(Excerpts from a dataset)
● ● ● ●

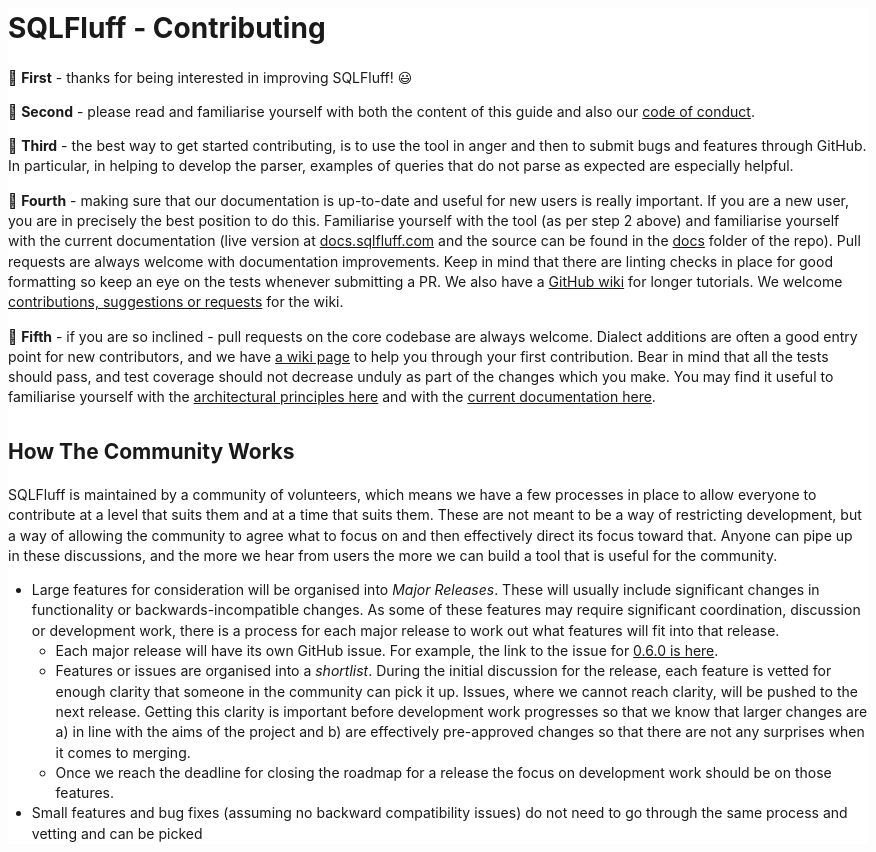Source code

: # SQLFluff - Contributing

:star2: **First** - thanks for being interested in improving SQLFluff! :smiley:

:star2: **Second** - please read and familiarise yourself with both the content
of this guide and also our [code of conduct](CODE_OF_CONDUCT.md).

:star2: **Third** - the best way to get started contributing, is to use the
tool in anger and then to submit bugs and features through GitHub.
In particular, in helping to develop the parser, examples of queries
that do not parse as expected are especially helpful.

:star2: **Fourth** - making sure that our documentation is up-to-date and useful
for new users is really important. If you are a new user, you are in precisely
the best position to do this. Familiarise yourself with the tool (as per step
2 above) and familiarise yourself with the current documentation (live version
at [docs.sqlfluff.com](https://docs.sqlfluff.com) and the source can be found
in the [docs](./docs/) folder of the repo). Pull requests are always welcome
with documentation improvements. Keep in mind that there are linting checks in
place for good formatting so keep an eye on the tests whenever submitting a PR.
We also have a [GitHub wiki](https://github.com/sqlfluff/sqlfluff/wiki) for
longer tutorials. We welcome
[contributions, suggestions or requests](https://github.com/sqlfluff/sqlfluff/issues/2104)
for the wiki.

:star2: **Fifth** - if you are so inclined - pull requests on the core codebase
are always welcome. Dialect additions are often a good entry point for new
contributors, and we have
[a wiki page](https://github.com/sqlfluff/sqlfluff/wiki/Contributing-Dialect-Changes)
to help you through your first contribution. Bear in mind that all the tests
should pass, and test coverage should not decrease unduly as part of the
changes which you make. You may find it useful to familiarise yourself with the
[architectural principles here](https://docs.sqlfluff.com/en/latest/architecture.html)
and with the [current documentation here](https://docs.sqlfluff.com).

## How The Community Works

SQLFluff is maintained by a community of volunteers, which means we have a
few processes in place to allow everyone to contribute at a level that suits
them and at a time that suits them. These are not meant to be a way of restricting
development, but a way of allowing the community to agree what to focus on
and then effectively direct its focus toward that. Anyone can pipe up in these
discussions, and the more we hear from users the more we can build a tool
that is useful for the community.

- Large features for consideration will be organised into _Major Releases_.
  These will usually include significant changes in functionality or backwards-incompatible
  changes. As some of these features may require significant
  coordination, discussion or development work, there is a process for each
  major release to work out what features will fit into that release.
  - Each major release will have its own GitHub issue. For example, the link
    to the issue for [0.6.0 is here](https://github.com/sqlfluff/sqlfluff/issues/922).
  - Features or issues are organised into a _shortlist_. During the initial
    discussion for the release, each feature is vetted for enough clarity
    that someone in the community can pick it up. Issues, where we cannot
    reach clarity, will be pushed to the next release. Getting this clarity
    is important before development work progresses so that we know that
    larger changes are a) in line with the aims of the project and b) are
    effectively pre-approved changes so that there are not any surprises
    when it comes to merging.
  - Once we reach the deadline for closing the roadmap for a release the
    focus on development work should be on those features.
- Small features and bug fixes (assuming no backward compatibility issues)
  do not need to go through the same process and vetting and can be picked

● ● ● ●

[Job]: Your answer must be the lines above from the one containing "- Large features" to the one containing "to the issue", both included, restated word for word.

[Solution]:
- Large features for consideration will be organised into _Major Releases_.
  These will usually include significant changes in functionality or backwards-incompatible
  changes. As some of these features may require significant
  coordination, discussion or development work, there is a process for each
  major release to work out what features will fit into that release.
  - Each major release will have its own GitHub issue. For example, the link
    to the issue for [0.6.0 is here](https://github.com/sqlfluff/sqlfluff/issues/922).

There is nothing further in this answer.